Descrito pelo Hollywood Reporter como «um dos menos ortodoxos títulos» a apresentar-se na secção «Un Certain Regard», trata-se de uma «mistura ligeiramente dramatizada de facto, ficção e estudo de campo antropológico».

O filme foi rodado durante nove meses, em 16mm, sem equipa, na aldeia Pedra Branca, no estado de Tocantins, no Brasil. «Não há espíritos ou cobras esta noite e a floresta em redor da aldeia está sossegada. Ihjãc, de 15 anos, tem pesadelos desde que perdeu o pai. É um Krahô indígena do norte do Brasil. Ihjãc caminha pela escuridão, o seu corpo suado move-se com receio. Um cântico distante atravessa as palmeiras. A voz de seu pai chama por ele através da cascata: é hora de organizar o festim funerário para que o espírito possa partir para a aldeia dos mortos.
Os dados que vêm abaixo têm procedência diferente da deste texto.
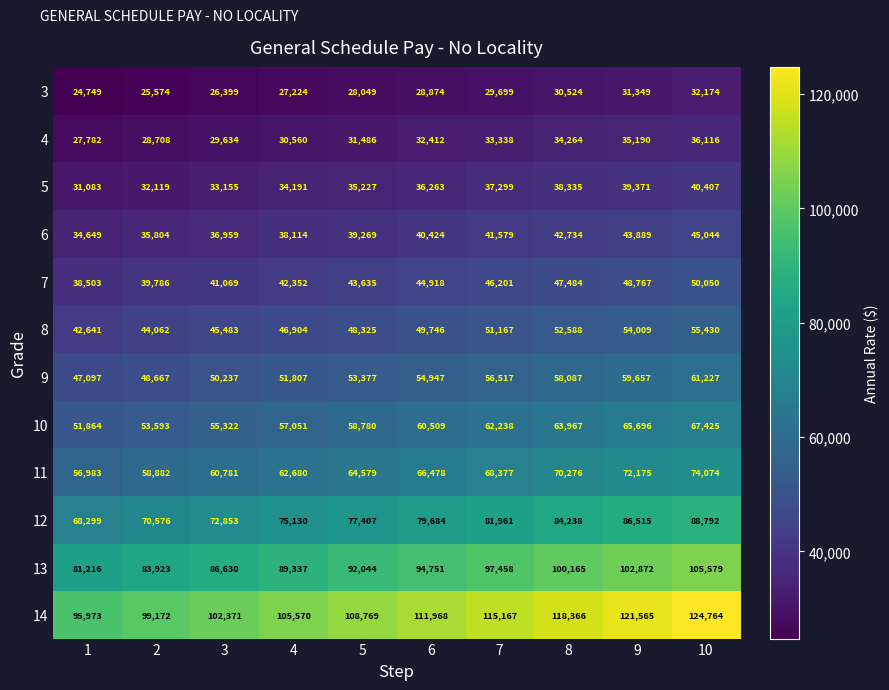

Which category has the highest value in the 8 series?

10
O luto deve cessar», pode ler-se na sinopse disponibilizada pelo festival.

O texto acrescenta: «Negando o seu dever e para poder escapar o processo crucial de se tornar um xamã, Ihjãc foge para a cidade. Longe do seu povo e da sua cultura, enfrenta a realidade de ser um indígena no Brasil contemporâneo».

«Chuva é cantoria na aldeia dos mortos» foi produzido por Ricardo Alves Jr. e Thiago Macêdo Correia, da produtora Entre Filmes, sediada em Minas Gerais, em coprodução com a portuguesa Karõ Filmes e com a Material Bruto, de São Paulo.